2. We are accountable through transparency

An open and connected world means the producers of our coffee are no longer invisible. They have the right to be seen and to be contacted by whoever buys their coffee. We are not secretive about who our producer partners are and encourage communication within the chain and between chains. We not only pledge to, but are proud to show our direct relationship with the producers and the distribution of revenue throughout the chain. We also shed light on the complicated coffee trade process itself.

The direct result of accountability through transparency is that we cut out all middlemen that do not add value and that no one in the chain can get away with greed. We always provide a full breakdown of our coffee prices down to the payments to the farmers - available for everyone to see and backed up with official documentation.

 

 
 
 
 

3. Farmers are equal partners

The old development model is based on white folks telling coffee farmers how to run their lives. Instead of demanding a certain development path, we simply ask our producer partners what they would invest an extra premium in. Whether they want to become independent of banks or buy rural health insurance - if that's what your trusted partner wants, it's the right choice.

Ask yourself this: why do we talk about “living income” when talking about farmers and about bonuses when talking about coffee companies? We strive to confront the world with the inequality that is still rife in coffee, but instead of wining about it, provide a real alternative. We create a truly equal say in the coffee value chain for everyone we work with: coffee farmers become exporters, storytellers, marketeers, social media experts - everything you would expect from an equal partner.

 
 
 

4. We cooperate instead of compete.

 

We think a healthy business can grow simply by being true to a vision and by showing the world what it does, and thus attract the right customers. Only if you actively try to take customers from others, or fear that others will take your customers, will you feel competition - arising from fear and the illusion of scarcity. Without this fear, there is just cooperation with likeminded people, just community. By framing our message truthfully and boldly, our new customers switch from companies who consciously destroy livelihoods and ecosystems, thus fulfilling our objective without negative effort.

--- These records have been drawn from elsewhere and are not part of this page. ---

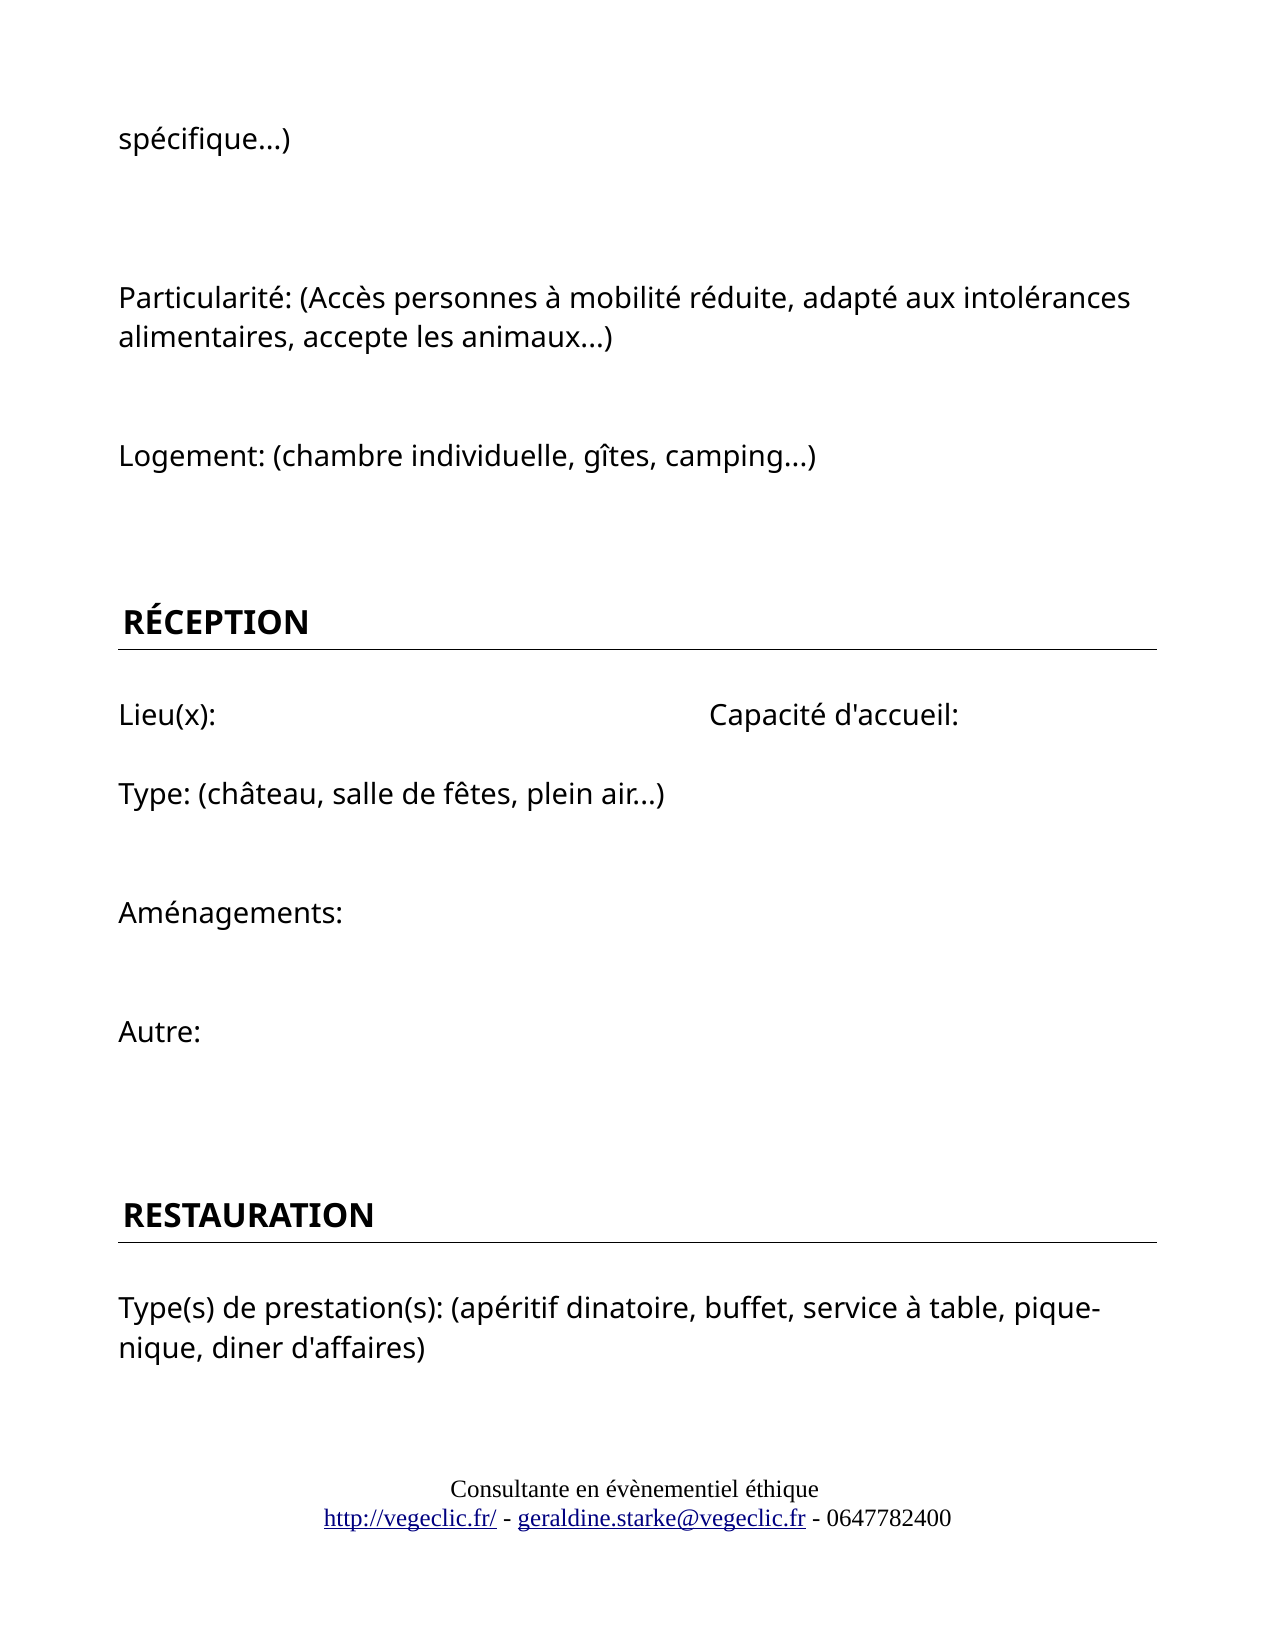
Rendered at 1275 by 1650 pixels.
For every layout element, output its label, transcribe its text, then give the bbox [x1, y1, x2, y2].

text Autre: [118, 1012, 1157, 1051]
text Type(s) de prestation(s): (apéritif dinatoire, buffet, service à table, pique-nique, diner d'affaires) [118, 1287, 1157, 1367]
text Logement: (chambre individuelle, gîtes, camping...) [118, 436, 1157, 475]
text spécifique...) [118, 118, 1157, 158]
text RESTAURATION [118, 1187, 1157, 1242]
text Particularité: (Accès personnes à mobilité réduite, adapté aux intolérances alimentaires, accepte les animaux...) [118, 277, 1157, 356]
text Lieu(x): Capacité d'accueil: [118, 694, 1157, 773]
text Aménagements: [118, 892, 1157, 932]
text Type: (château, salle de fêtes, plein air...) [118, 773, 1157, 813]
text RÉCEPTION [118, 594, 1157, 649]
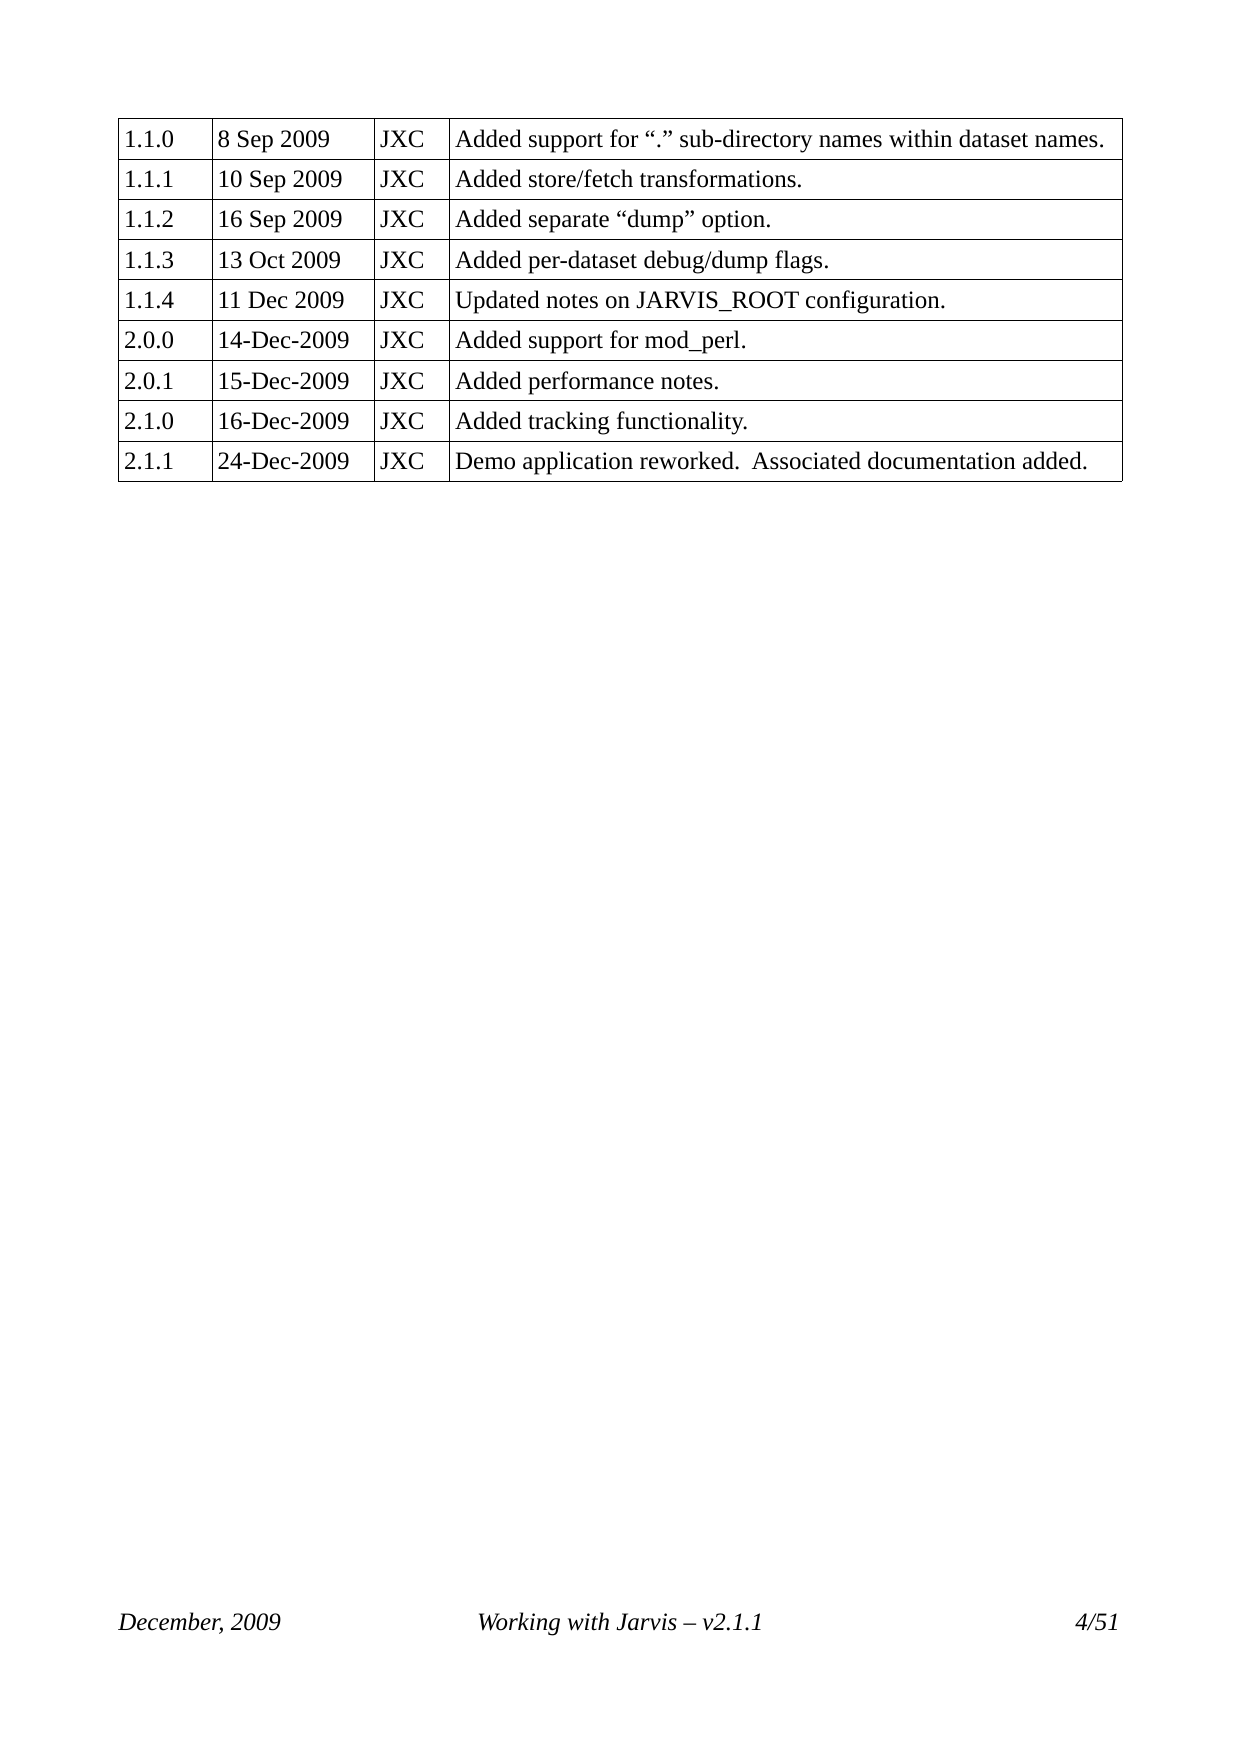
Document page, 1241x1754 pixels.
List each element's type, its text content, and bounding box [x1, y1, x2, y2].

table_cell JXC [375, 401, 449, 441]
table_cell 2.1.1 [119, 442, 212, 481]
table_cell 16-Dec-2009 [213, 401, 374, 441]
table_cell 24-Dec-2009 [213, 442, 374, 481]
table_cell JXC [375, 361, 449, 400]
table_cell JXC [375, 280, 449, 320]
table_cell Added performance notes. [450, 361, 1122, 400]
table_cell 1.1.3 [119, 240, 212, 279]
table_cell Added per-dataset debug/dump flags. [450, 240, 1122, 279]
table_cell JXC [375, 442, 449, 481]
table_cell 1.1.1 [119, 160, 212, 199]
table_cell 2.0.1 [119, 361, 212, 400]
table_cell JXC [375, 119, 449, 158]
table_cell 8 Sep 2009 [213, 119, 374, 158]
table_cell 2.0.0 [119, 321, 212, 360]
table_cell 2.1.0 [119, 401, 212, 441]
table_cell Updated notes on JARVIS_ROOT configuration. [450, 280, 1122, 320]
table_cell 13 Oct 2009 [213, 240, 374, 279]
table_cell JXC [375, 321, 449, 360]
table_cell JXC [375, 160, 449, 199]
table_cell Added tracking functionality. [450, 401, 1122, 441]
table_cell 10 Sep 2009 [213, 160, 374, 199]
table_cell Added separate “dump” option. [450, 200, 1122, 239]
table_cell 1.1.2 [119, 200, 212, 239]
table_cell 1.1.4 [119, 280, 212, 320]
table_cell 1.1.0 [119, 119, 212, 158]
table_cell Added support for mod_perl. [450, 321, 1122, 360]
table_cell Demo application reworked. Associated documentation added. [450, 442, 1122, 481]
table_cell 11 Dec 2009 [213, 280, 374, 320]
table_cell 15-Dec-2009 [213, 361, 374, 400]
table_cell Added support for “.” sub-directory names within dataset names. [450, 119, 1122, 158]
table_cell JXC [375, 240, 449, 279]
table_cell JXC [375, 200, 449, 239]
table_cell 16 Sep 2009 [213, 200, 374, 239]
table_cell Added store/fetch transformations. [450, 160, 1122, 199]
table_cell 14-Dec-2009 [213, 321, 374, 360]
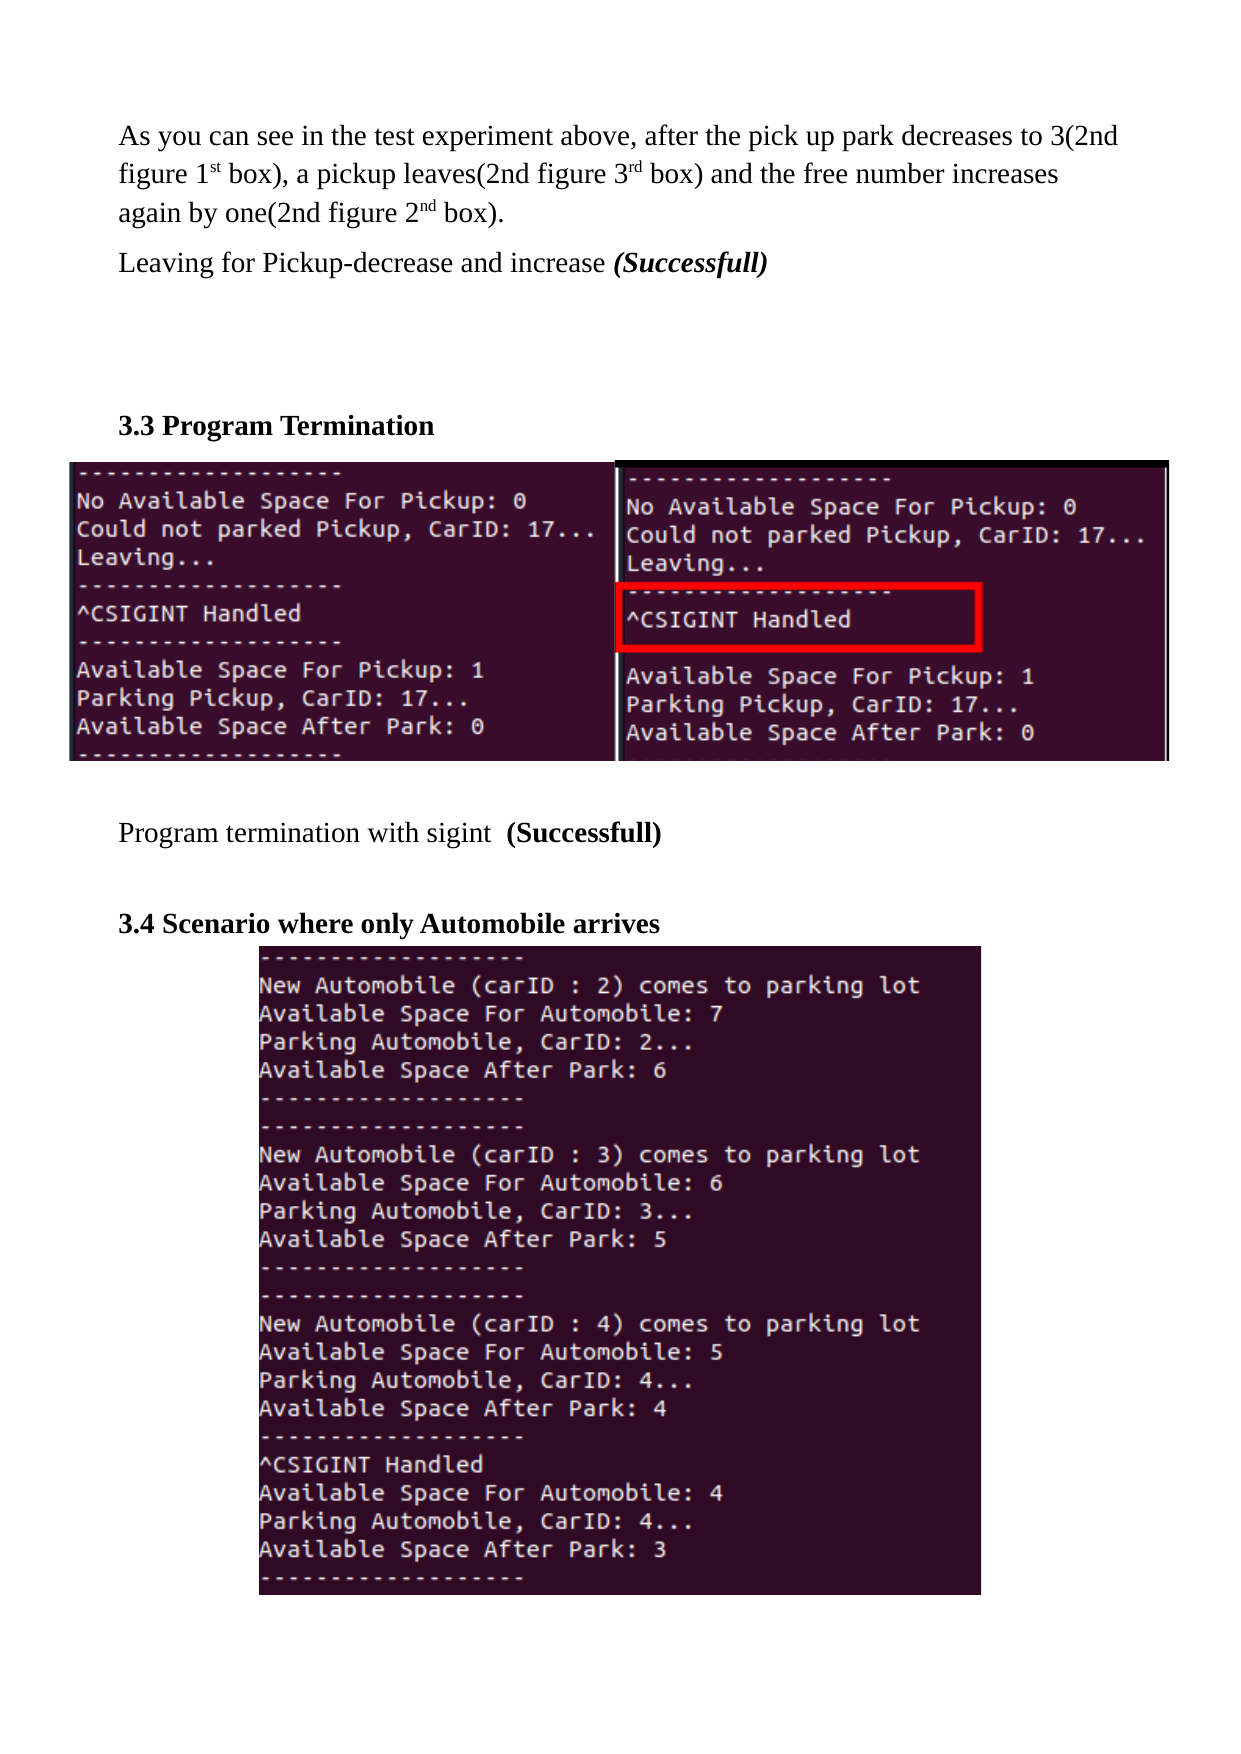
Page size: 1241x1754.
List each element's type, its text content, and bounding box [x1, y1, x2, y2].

We built This Side Up not as a company, but rather a community inspired by the will to open up, share and create true relationships along the value chain.

 

 
 

5. We are inspired by nature.

We believe that when you respect the pace of nature, it will reward you with abundance. In the short run, a farmer might think that chemical pesticides and fertilisers will give better yields and more income, but in fact their farm slowly gets degraded and addicted to these inputs, resulting in even more problems in the long run. When everyone, farmers and roasters alike, understands and respects the natural way coffee wants to grow, we believe we can reeducate the market to consume less, but higher quality coffee.

We help farmers transfer to regenerative systems that make use of the land’s local species and features to make the best possible habitat for the coffee tree. Such a system is very knowledge-intensive but when done right requires less care, restores soils and biodiversity, balances the micro-climate, gives higher quality coffee, generates additional income and attracts more loyal buyers.

As for waste, this does not exist in nature. Although we realise that we still create waste and emissions, we strive to mimic natural cycles by using either compostable materials or by finding creative ways to repurpose undegradable packaging. We always try to rethink the value and waste flow in our own company and encourage all chain partners we work with to do the same.